─── Texte proposé ───

Ce que les gens ne voient pas, par contre, c’est que pour nous, la saison ne commence pas quand il fait beau. Si on veut que, le jour où le soleil sort et que les gens reviennent en magasin, tout fonctionne bien, que l’équipe soit prête et que l’expérience soit au rendez-vous, ça demande énormément de préparation en amont. Et cette préparation-là, elle ne se fait pas en quelques jours.
Dans les derniers mois, on a pris beaucoup de décisions importantes. On a réfléchi à ce qu’on voulait mettre de l’avant cette année, aux produits qu’on allait rentrer en magasin, à ce qui allait réellement répondre aux besoins des gens. On a fait des recherches, participé à des salons, évalué des options, testé des choses. On s’est formés sur les nouvelles technologies, on a formé notre équipe, on a ajusté notre structure.
On a aussi travaillé sur tout ce qui ne paraît pas nécessairement au premier coup d’œil : le site web, l’expérience client, l’organisation interne, même des rénovations. Bref, on a préparé la saison en profondeur, pour être prêts quand ça va partir. Parce qu’une fois que la saison est lancée, ce n’est plus le moment de faire des gros ajustements. Il faut que ça roule. Et ça, je pense que c’est une réalité que les gens ne soupçonnent pas toujours. Même si, de l’extérieur, ça peut sembler plus tranquille, pour nous, les derniers mois ont été très intenses.
En ce moment, on est vraiment dans ce moment particulier, juste avant que tout commence. Si je devais mettre une image là-dessus, ce serait vraiment celle d’un match. On s’est entraînés, on a mis en place nos stratégies, on s’est préparés du mieux qu’on pouvait… et là, on attend le coup de sifflet.
Et même après plusieurs années, il y a toujours ce doute-là qui reste.
Parce qu’au final, on n’a pas de boule de cristal. On fait de notre mieux avec ce qu’on sait, avec notre expérience, avec notre intuition, mais il y a toujours une part d’incertitude. C’est d’autant plus vrai pour nous, parce qu’à la base, on n’était pas des gens d’affaires. On était des gens “normaux”, avec des métiers, une stabilité, un cadre. L’entrepreneuriat, on l’a appris sur le terrain, à force d’essais, d’erreurs, d’ajustements. Donc oui, on a beaucoup appris, mais ce feeling-là de responsabilité, lui, il ne disparaît jamais complètement. Et aujourd’hui, avec une famille, il est encore plus présent.

─── Données étudiées ───

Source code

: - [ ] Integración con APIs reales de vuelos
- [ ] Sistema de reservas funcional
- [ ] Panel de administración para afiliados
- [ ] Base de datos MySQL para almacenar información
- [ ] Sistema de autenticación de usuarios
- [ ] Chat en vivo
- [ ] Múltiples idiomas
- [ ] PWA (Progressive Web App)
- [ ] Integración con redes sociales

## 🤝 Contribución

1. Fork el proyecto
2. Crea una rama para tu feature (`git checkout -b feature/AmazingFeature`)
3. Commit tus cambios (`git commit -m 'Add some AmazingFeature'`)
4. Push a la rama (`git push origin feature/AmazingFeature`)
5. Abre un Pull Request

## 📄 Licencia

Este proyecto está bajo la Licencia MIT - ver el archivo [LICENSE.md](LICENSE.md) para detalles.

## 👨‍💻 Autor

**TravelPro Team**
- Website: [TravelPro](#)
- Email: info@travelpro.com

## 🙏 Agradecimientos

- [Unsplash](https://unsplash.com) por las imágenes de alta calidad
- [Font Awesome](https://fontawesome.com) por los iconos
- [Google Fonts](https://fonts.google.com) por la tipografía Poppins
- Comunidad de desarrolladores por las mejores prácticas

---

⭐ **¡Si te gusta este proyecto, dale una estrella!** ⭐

───

Travail demandé.
(1) D'après le texte sur la préparation de la saison, quelle image sert à décrire le moment juste avant que tout commence ?
(2) Transcrivez fidèlement le passage du texte sur la préparation de la saison qui va de « Et même après » à « encore plus présent. ».

Réponses.
(1) Celle d'un match.

(2)
Et même après plusieurs années, il y a toujours ce doute-là qui reste.
Parce qu’au final, on n’a pas de boule de cristal. On fait de notre mieux avec ce qu’on sait, avec notre expérience, avec notre intuition, mais il y a toujours une part d’incertitude. C’est d’autant plus vrai pour nous, parce qu’à la base, on n’était pas des gens d’affaires. On était des gens “normaux”, avec des métiers, une stabilité, un cadre. L’entrepreneuriat, on l’a appris sur le terrain, à force d’essais, d’erreurs, d’ajustements. Donc oui, on a beaucoup appris, mais ce feeling-là de responsabilité, lui, il ne disparaît jamais complètement. Et aujourd’hui, avec une famille, il est encore plus présent.